Using Multi-modal Models#
For MTLLM to have actual neurosymbolic powers, it needs to be able to handle multimodal inputs and outputs. This means that it should be able to understand text, images, and videos. In this section, we will discuss how MTLLM can handle multimodal inputs.
Images are directly supported in the default distribution of MTLLM. However, videos are not supported by default. To use videos, you need to install mtllm with the video
extra. You can do this by running the following command:
Image#
MTLLM can handle images as inputs. You can provide an image as input to the MTLLM Function or Method using the Image
format of mtllm. Here is an example of how you can provide an image as input to the MTLLM Function or Method:
import from mtllm.llm { Model, Image }
glob llm = Model(model_name="gpt-4o");
'Personality of the Person'
enum Personality {
INTROVERT = "Introvert",
EXTROVERT = "Extrovert"
}
sem Personality.INTROVERT = 'Person who is shy and reticent';
sem Personality.EXTROVERT = 'Person who is outgoing and socially confident';
obj Person {
has full_name: str,
yod: int,
personality: Personality;
}
def get_person_info(img: Image) -> Person by llm();
with entry {
image = Image("photo.jpg");
person_obj = get_person_info(image);
print(person_obj);
}
Input Image (person.png):
Output
Person(full_name='Albert Einstein', yod=1955, personality=Personality.INTROVERT)

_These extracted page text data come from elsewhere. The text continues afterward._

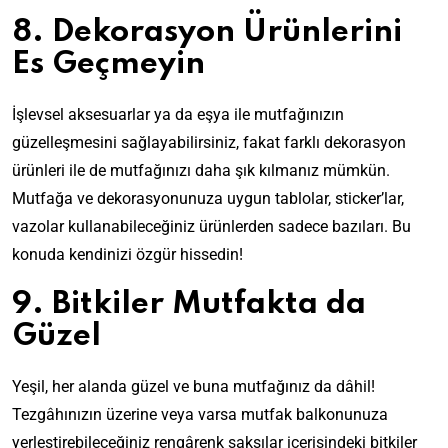
8. Dekorasyon Ürünlerini
Es Geçmeyin
İşlevsel aksesuarlar ya da eşya ile mutfağınızın
güzelleşmesini sağlayabilirsiniz, fakat farklı dekorasyon
ürünleri ile de mutfağınızı daha şık kılmanız mümkün.
Mutfağa ve dekorasyonunuza uygun tablolar, sticker’lar,
vazolar kullanabileceğiniz ürünlerden sadece bazıları. Bu
konuda kendinizi özgür hissedin!
9. Bitkiler Mutfakta da
Güzel
Yeşil, her alanda güzel ve buna mutfağınız da dâhil!
Tezgâhınızın üzerine veya varsa mutfak balkonunuza
yerleştirebileceğiniz rengârenk saksılar içerisindeki bitkiler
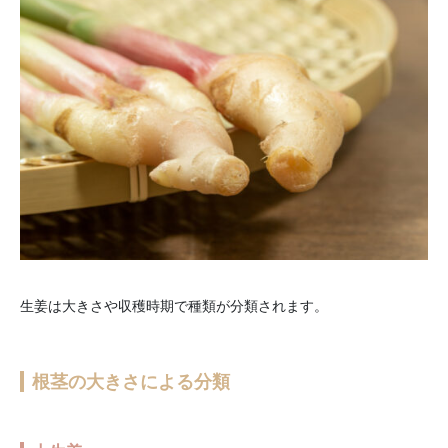
生姜は大きさや収穫時期で種類が分類されます。
根茎の大きさによる分類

In the above example, we have provided an image of a person ("Albert Einstein") as input to the get_person_info
method. The method returns the information of the person in the image. The output of the method is a Person
object with the name, year of death, and personality of the person in the image.
Video#
Similarly, MTLLM can handle videos as inputs. You can provide a video as input to the MTLLM Function or Method using the Video
format of mtllm. Here is an example of how you can provide a video as input to the MTLLM Function or Method:
import from mtllm { Model, Video }
glob llm = Model(model_name="gpt-4o");
def explain_the_video(video: Video) -> str by llm();
with entry {
video_file_path = "SampleVideo_1280x720_2mb.mp4";
target_fps = 1
video = Video(path=video_file_path, fps=target_fps);
print(explain_the_video(video));
}
Input Video: SampleVideo_1280x720_2mb.mp4
Output
The video features a large rabbit emerging from a burrow in a lush, green environment. The rabbit stretches and yawns, seemingly enjoying the morning. The scene is set in a vibrant, natural setting with bright skies and trees, creating a peaceful and cheerful atmosphere.